▶ PROMPT A
Give the username of every post author in the forum thread about meeting at Walmart, naming each one once.
▶ PROMPT B
Extend the forum thread about meeting at Walmart with the post that follows its final header line.

200silvia... are you up to meet at walmart on 10.. rkeith would like to set up a meeting


----------



## 200silvia (Jun 12, 2002)

yeah thats cool, friday and saturday im busy with a softball tournament and sunday i have an allstar game in the afternoon. So sunday evening on i should be good.My boy will prolly come, he has a 2001 altima but right now its wrecked so he might get a se-r also. Anyway im out, gotta go get some stuff for the tourny tomorrow but ill meet up there when you guys are free, by the way how old are you guys?


----------



## psuLemon (Apr 23, 2003)

sunday night would be good with me.. im off work at 3 so anytime after is fine.. i turn 21 tomorrow on the 25th.... how bout u guys


----------



## 200silvia (Jun 12, 2002)

well happy birthday man, you can walk into a wine a spirits now . Im 23 and feeling older by the day.


----------



## psuLemon (Apr 23, 2003)

aight... ill prolly end up bringing my friend.. but hes into muscle cars.. but we can find out if rkeith is available and we can all meet up there sunday night.. thanx for the b-day wishes


----------



## psuLemon (Apr 23, 2003)

anyone else up to meet sunday on route 10 and 30 just let us know


----------



## rkeith (Jan 12, 2003)

this sunday night? The 27th? What time is good for you guys? I dont think I have anything else planned.... BTW I'll be 21 in a month but I dont drink.

Happy Birthday, psulemon! :thumbup:


----------



## rkeith (Jan 12, 2003)

is there anyone else that could meet up?


----------



## rkeith (Jan 12, 2003)

▶ DATA SHOWN
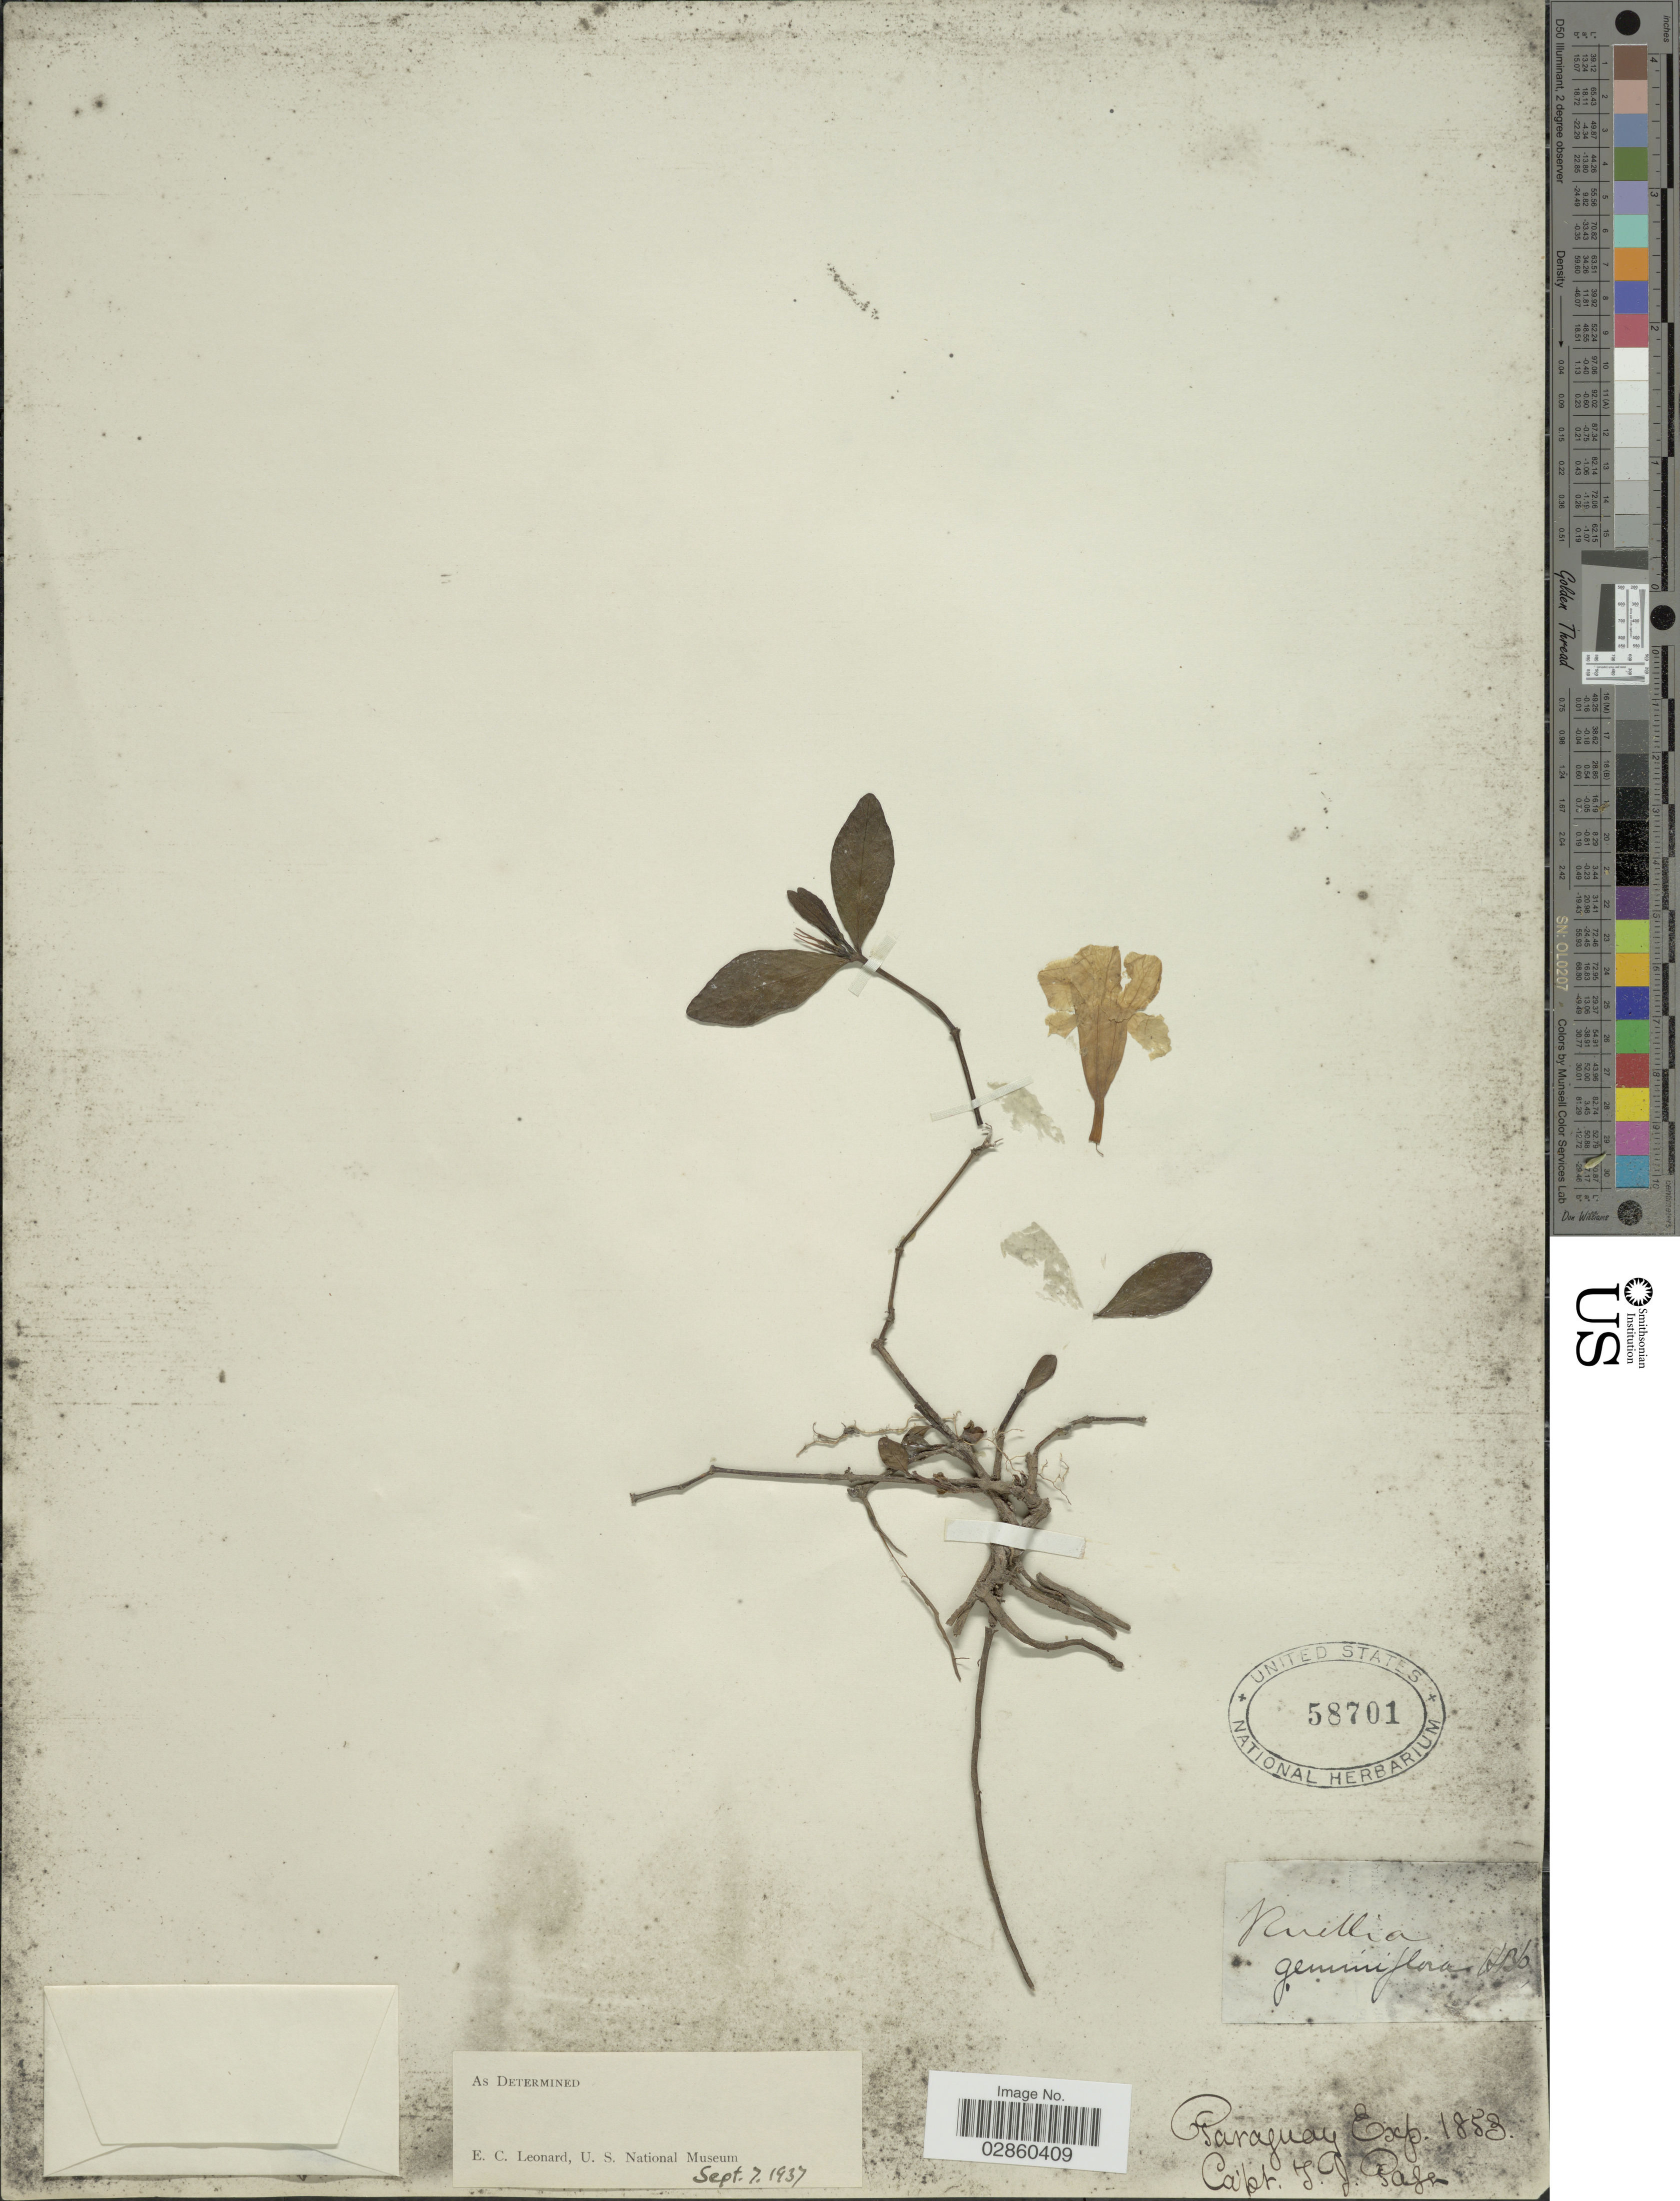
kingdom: Plantae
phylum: Tracheophyta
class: Magnoliopsida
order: Lamiales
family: Acanthaceae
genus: Ruellia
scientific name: Ruellia geminiflora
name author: Kunth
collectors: T. J. Page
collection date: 1853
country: Paraguay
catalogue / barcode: US 58701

▶ TASK ANSWER A
200silvia, psuLemon, rkeith

▶ TASK ANSWER B
Awww man, I just realized that if we meet Sunday you guys are gonna get introduced to my 200 whiles shes still busted up!  My GFs mom backed into my car and busted up the drivers door. :balls:
Ah, well....


----------



## psuLemon (Apr 23, 2003)

sorry to hear that your g/f's mom hit your car.. but we will understand.. umm i guess sunday we could always meet at like 6 or 7 something like that.. im available anytime after 4 cuz i work till 3... i think it just might be a couple of us.. i dont know if anyone else lives around here.. or at least that is on this forum.. if you guys want i say like 7 at either the walmart or at arby's... let me know what you guys think


----------



## rkeith (Jan 12, 2003)

7 at Walmart? So far sounds good to me... Where in the PL do you want to meet? I'll try to bring a friend or so with me, tho not sure...


----------



## psuLemon (Apr 23, 2003)

hmmm.. 7 is good for me... i have no problems with that.. i will try and bring a couple of friends too.. i say we just meet in the arbys parking lot cuz its not big.... and there will only be a couple of cars..


----------



## rkeith (Jan 12, 2003)

alright, Arbys is cool.... I PMd a few other guys on the forum who are local or fairly local just to let them know whats going on... I doubt it will be anyone but the 3 of us and our friends tho...


----------



## psuLemon (Apr 23, 2003)

aight sounds good.. did you pm 200silvia.. but 7 at arbys is good to me...


----------



## sr20jet (Feb 5, 2003)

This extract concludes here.